Christian Rock Band Tracing Days…
The Story Behind the “Masquerade” Video

Josh Bechler Writer for Rocking God's HouseChristian rock band Tracing Days recently released an amazingly epic music video for their single “Masquerade.” Shot in Bozeman, Montana [where the editor of Rocking God’s House was born!] — a.k.a. God’s Country — the video is a total melting pot of diverse talent, as you will read about in the interview. The band had talents from the United Kingdom and Italy as well as director Matt Ely (Aerosmith, Melissa Etheridge) who also directed the Tracing Days video for the song “Life Outside.”

The Masquerade video is shot in a Hobbit-like fantasy world featuring warriors in authentic armor meant to replicate the likeness of medieval times; and thanks to a personal friend of the band, Scott Kinzy, the video features the iconic sword from the movie Braveheart, of which Kinzy is the owner. The four-piece band is made up of Lonnie Bos, Logan Schelvan, Kendall Kanning, and Jonathan Skillman. Their new album Control (Full Color Records/ Infinity Music Distribution) is available on iTunes, Amazon and anywhere music is sold.

Rocking God’s House spoke with vocalist Lonnie Bos about the video:

What was it like shooting the video for “Masquerade”?

It was amazing to paint on a video canvas with artists from all over the world. Allison Pitman, our voice-over talent, did a superb job, and her experience with Disney and others brought a kind of gravity to the video that was just great. Danilo Recevic, from Milan, Italy, provided the drawings for our animations, which really took the video to the next level. The international collaboration also included art director and color expert Stephen Downer, who has worked on projects for DC Comics and others; local filmmaker Jennings Barmore, a major contributor and visionary who provided additional footage and all editing; pilot Wayne Walker, who assisted with aerial footage; costuming from MSU Shakespeare in the Park; and SCA, a campus group that provided armor and actors for the live action sequences.
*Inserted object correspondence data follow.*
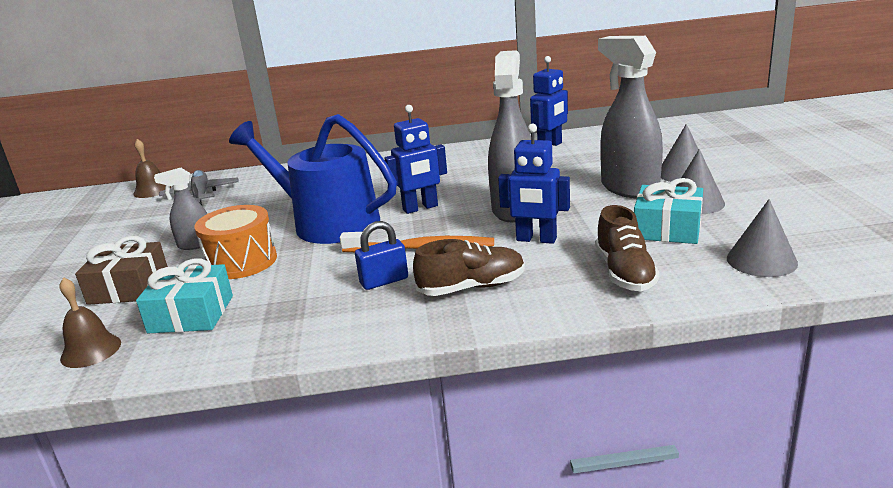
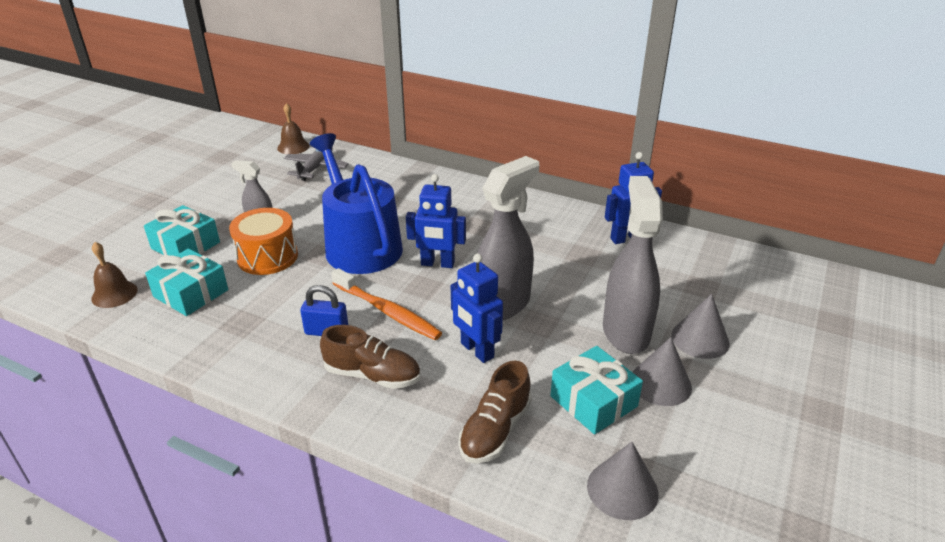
camera: 30 degrees right, 10 degrees up
brown gift [75,236,168,305] -> turquoise gift [144,205,220,256]

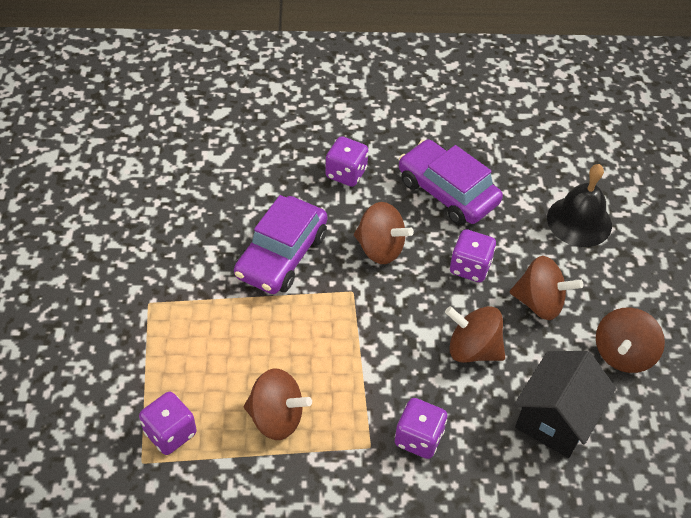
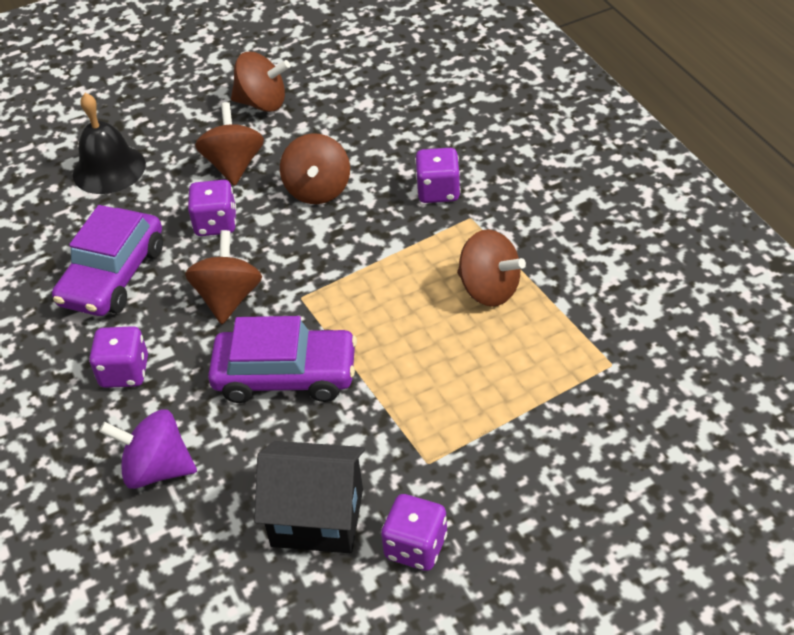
camera: 110 degrees left, 5 degrees down
purple dice [139,392,197,455] -> purple dice moved to [381,494,447,571]
brown spinning top [244,368,312,440] -> brown spinning top turned 135 degrees clockwise [457,229,526,307]
black house [514,351,616,458] -> black house moved to [254,441,365,553]
none -> purple spinning top [99,409,197,489]

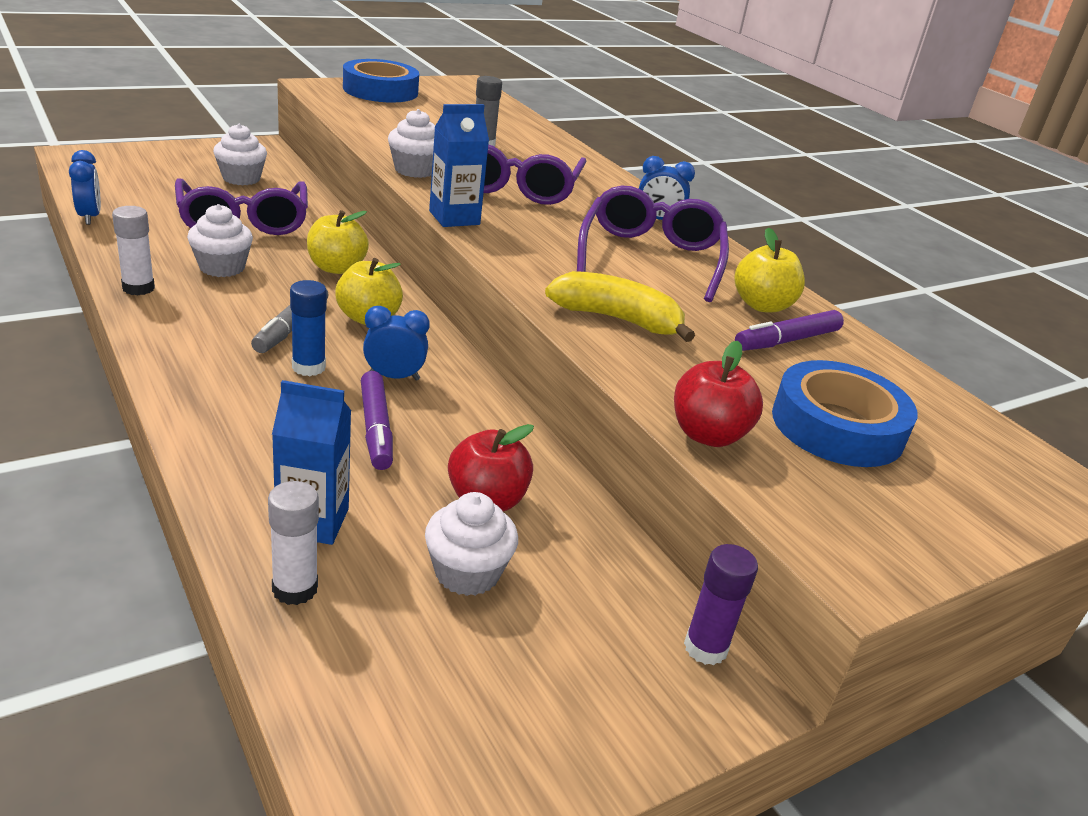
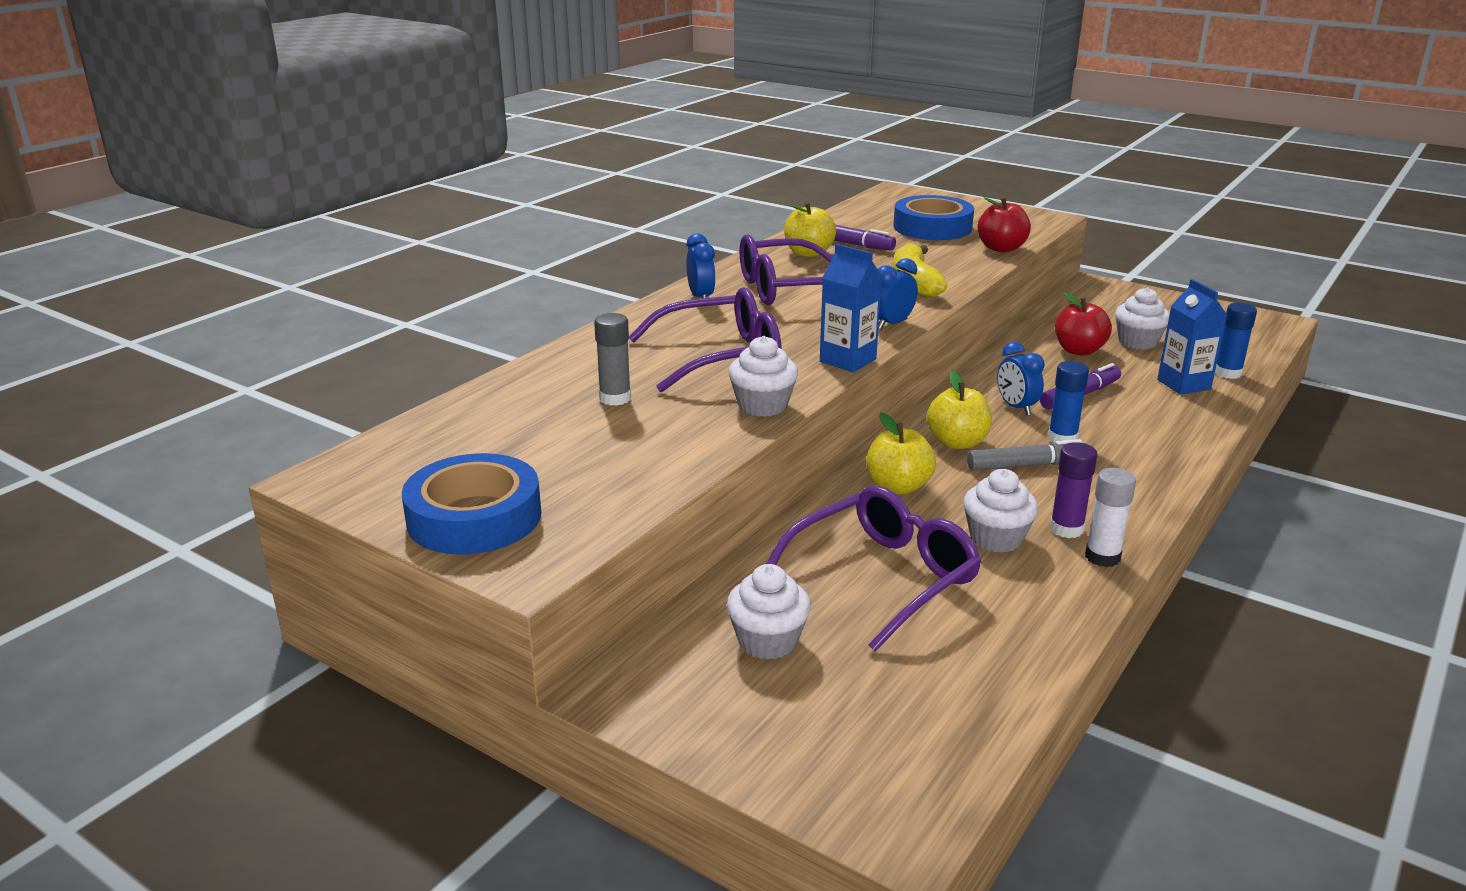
camera: 110 degrees left, 5 degrees down
blue clock [69,150,101,225] -> blue clock moved to [878,258,918,329]
white glue stick [268,481,319,605] -> blue glue stick [1215,303,1257,379]
purple glue stick [684,544,758,665] -> purple glue stick moved to [1050,442,1097,538]

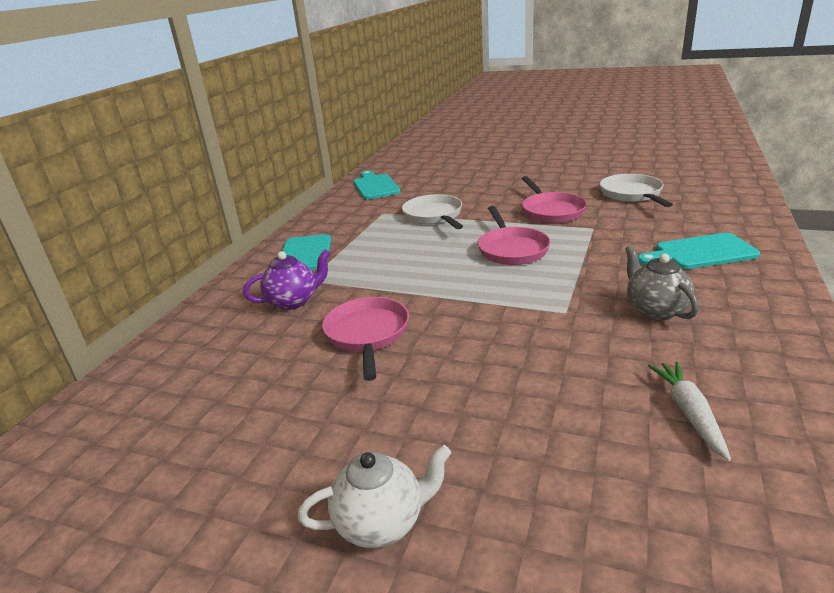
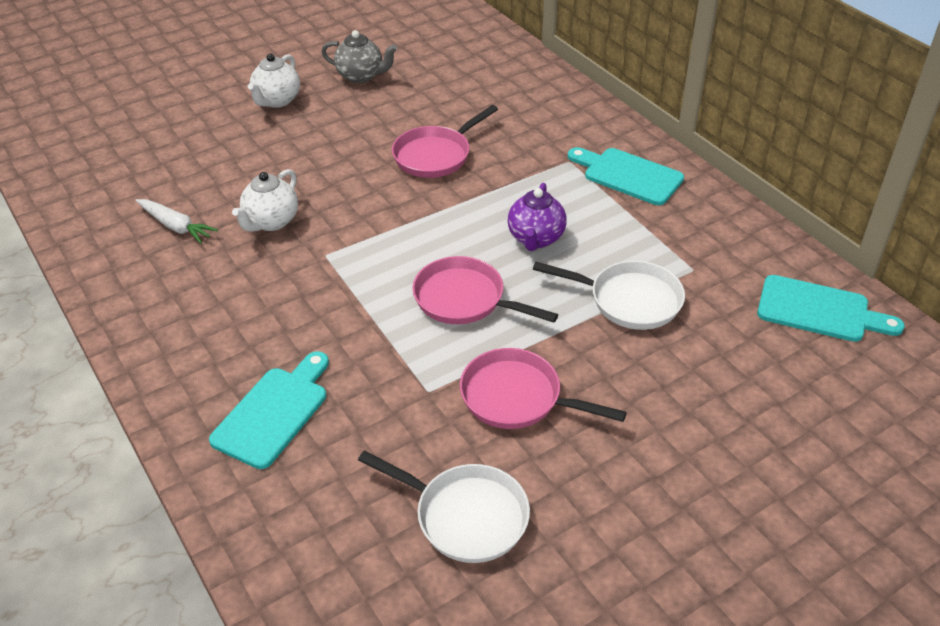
camera: 125 degrees right, 15 degrees up
purple teapot [243,249,331,310] -> purple teapot moved to [508,183,567,251]
pink pan [322,297,409,381] -> pink pan turned 105 degrees clockwise [392,105,498,178]
grey teapot [625,245,699,320] -> grey teapot moved to [321,30,397,83]
none -> white teapot [232,169,298,232]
What exactly is the video about?

The “Masquerade” video tackles some of the philosophical ideas addressed in the song and the band’s debut album, Control. I began to realize at one point I’d spent most of my life pretending and hiding behind these masks. This song goes after that fear of being known, the temptation to find identity in stuff or success, and the vanity that follows if we keep pretending.

You guys seem to stray away from cliché and mainstream music. What is your process?

I don’t like cliché because it doesn’t challenge my own thinking. I love hanging out with people who ask tough questions, and Tracing Days is all about working through issues, asking hard questions and searching for honest answers.

You credit being a worship leader as having the most impact on you as an artist. Could you explain that?

When I first considered the position, I struggled with the idea of spending so much time leading worship because I didn’t think there would be time for original music. It was the death of a dream in my eyes, but it wound up showing me once again that joy is found in following God’s road, not the one that I have for myself. And it turned out in the end to open the doors for original music opportunities that I didn’t previously imagine.

After being a band for only four years, what got Tracing Days running full-throttle?

I had some friends from the worship team, including a fiddle player who’s toured with (country stars) Sara Evans and Pam Tillis. Through that connection I met some contacts, one being Ainslie Grosser, who lives and works out of Nashville but came from Australia. Ainslie worked really hard to make things happen and was the type of guy who talked straight and didn’t just tell us what we wanted to hear. Ainsile has been a key point in several mega-Christian bands’ rise to success!

On the Control album, the lyrics seem really thought out and deep, like you guys put a lot of thought into the process. Tell us more about your writing?

Our lyrics show where we come from, but I’d like anyone who enjoys them to feel welcome. I try to write in a way that’s understandable to all people, not just those who agree with me. I relate to fans more than artists generally and like to close that distance. I’m always wondering about the quiet kid in the 14th row and what’s really going on in his life.

So audience connection is important to Tracing Days?

Connection with our audience has always been key; but more than just entertaining them through the music, we hope to get them thinking and help them identify God’s fingerprints all over the situations in their lives.